To represent the importance of sharing, plus other environmental issues where humans struggle to share space with the natives, I chose to create a work based on the form of a group of kangaroos relaxing in the city.
They are comfortable and taking advantage of the facilities. One 'Roo' is reclining on a park bench, while another waits patiently for beside a drinking fountain.
The arrangement of the Roos makes for many ideal photo opportunities of sharing space with natives." (from www.trotter.com.au/trotter/City_Roos.html)
"The Pelicans reference the time when our waterways were healthy. The element of recycling in my work is important to me and helps promote the concept of creative solutions to future generations". Year 1994.
I like to create new forms that look like they existed in a fictitious reality from either past or present, both living or dead.

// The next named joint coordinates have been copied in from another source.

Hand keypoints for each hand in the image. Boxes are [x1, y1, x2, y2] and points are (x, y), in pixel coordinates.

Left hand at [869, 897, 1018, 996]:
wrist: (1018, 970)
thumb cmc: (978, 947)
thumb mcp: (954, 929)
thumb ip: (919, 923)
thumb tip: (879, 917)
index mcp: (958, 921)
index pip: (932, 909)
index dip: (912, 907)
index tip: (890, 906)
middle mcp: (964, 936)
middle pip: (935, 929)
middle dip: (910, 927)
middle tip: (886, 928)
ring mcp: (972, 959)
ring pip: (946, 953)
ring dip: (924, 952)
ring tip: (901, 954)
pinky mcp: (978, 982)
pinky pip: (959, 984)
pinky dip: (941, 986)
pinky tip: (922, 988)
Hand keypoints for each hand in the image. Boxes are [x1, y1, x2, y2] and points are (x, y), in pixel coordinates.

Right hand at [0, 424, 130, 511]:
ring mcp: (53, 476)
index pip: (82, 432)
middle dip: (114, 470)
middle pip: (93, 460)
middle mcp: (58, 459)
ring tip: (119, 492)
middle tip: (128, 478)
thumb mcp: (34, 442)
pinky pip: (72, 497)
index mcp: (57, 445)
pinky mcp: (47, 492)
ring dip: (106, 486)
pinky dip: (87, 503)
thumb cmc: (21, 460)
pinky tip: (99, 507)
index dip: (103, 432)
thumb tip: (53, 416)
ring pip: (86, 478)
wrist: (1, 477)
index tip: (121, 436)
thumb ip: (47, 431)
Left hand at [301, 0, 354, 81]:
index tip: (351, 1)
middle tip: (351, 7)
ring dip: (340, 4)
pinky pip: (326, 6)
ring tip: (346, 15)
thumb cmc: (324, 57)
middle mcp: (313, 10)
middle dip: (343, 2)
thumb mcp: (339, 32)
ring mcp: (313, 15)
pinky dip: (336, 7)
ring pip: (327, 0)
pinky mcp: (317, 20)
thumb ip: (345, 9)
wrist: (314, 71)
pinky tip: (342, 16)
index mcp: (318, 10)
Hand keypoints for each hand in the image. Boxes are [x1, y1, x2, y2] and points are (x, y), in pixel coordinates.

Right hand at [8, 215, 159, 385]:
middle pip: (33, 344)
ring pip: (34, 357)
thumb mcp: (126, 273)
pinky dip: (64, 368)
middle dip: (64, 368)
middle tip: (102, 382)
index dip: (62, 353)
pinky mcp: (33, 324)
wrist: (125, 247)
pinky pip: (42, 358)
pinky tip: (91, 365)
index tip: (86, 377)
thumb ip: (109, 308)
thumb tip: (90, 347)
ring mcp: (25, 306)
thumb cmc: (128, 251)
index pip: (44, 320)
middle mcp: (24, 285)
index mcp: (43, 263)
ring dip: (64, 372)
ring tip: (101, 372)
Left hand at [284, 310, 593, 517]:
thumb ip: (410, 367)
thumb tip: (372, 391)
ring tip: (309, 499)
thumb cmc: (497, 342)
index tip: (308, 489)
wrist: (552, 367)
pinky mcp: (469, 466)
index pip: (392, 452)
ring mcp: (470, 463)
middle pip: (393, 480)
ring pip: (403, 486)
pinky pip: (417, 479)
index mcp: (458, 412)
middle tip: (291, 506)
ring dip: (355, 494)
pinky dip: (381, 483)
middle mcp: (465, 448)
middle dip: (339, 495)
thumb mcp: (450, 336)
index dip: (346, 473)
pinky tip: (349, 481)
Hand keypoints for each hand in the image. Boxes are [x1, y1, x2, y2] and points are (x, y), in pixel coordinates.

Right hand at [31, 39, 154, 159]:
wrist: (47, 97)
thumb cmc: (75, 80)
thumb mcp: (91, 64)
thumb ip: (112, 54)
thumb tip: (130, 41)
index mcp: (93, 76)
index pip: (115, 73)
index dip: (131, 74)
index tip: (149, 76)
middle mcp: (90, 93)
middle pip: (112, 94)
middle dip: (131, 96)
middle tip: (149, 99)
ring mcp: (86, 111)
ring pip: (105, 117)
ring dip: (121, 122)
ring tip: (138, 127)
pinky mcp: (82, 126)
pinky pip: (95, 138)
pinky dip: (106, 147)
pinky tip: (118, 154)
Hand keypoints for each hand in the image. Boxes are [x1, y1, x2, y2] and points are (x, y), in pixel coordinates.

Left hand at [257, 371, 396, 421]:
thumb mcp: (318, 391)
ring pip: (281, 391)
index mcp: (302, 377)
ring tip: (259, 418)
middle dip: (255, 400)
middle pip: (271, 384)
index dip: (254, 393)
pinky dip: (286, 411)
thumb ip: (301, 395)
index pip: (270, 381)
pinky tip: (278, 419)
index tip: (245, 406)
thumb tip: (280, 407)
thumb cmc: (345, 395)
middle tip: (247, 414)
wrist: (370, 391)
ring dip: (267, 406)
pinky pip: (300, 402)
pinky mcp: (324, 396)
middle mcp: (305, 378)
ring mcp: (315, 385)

This is achieved through exploring materials both natural and man-made, then matching their apparent weathered condition and their ability to connect.
I perceive the found objects I use as very special. They still have great form, patina, life and energy.
Inherent connections can also be made between unrelated shapes I use. References to 'form follows function' are sometimes observed." (From www.trotter.com.au/trotter/artist_statement.html).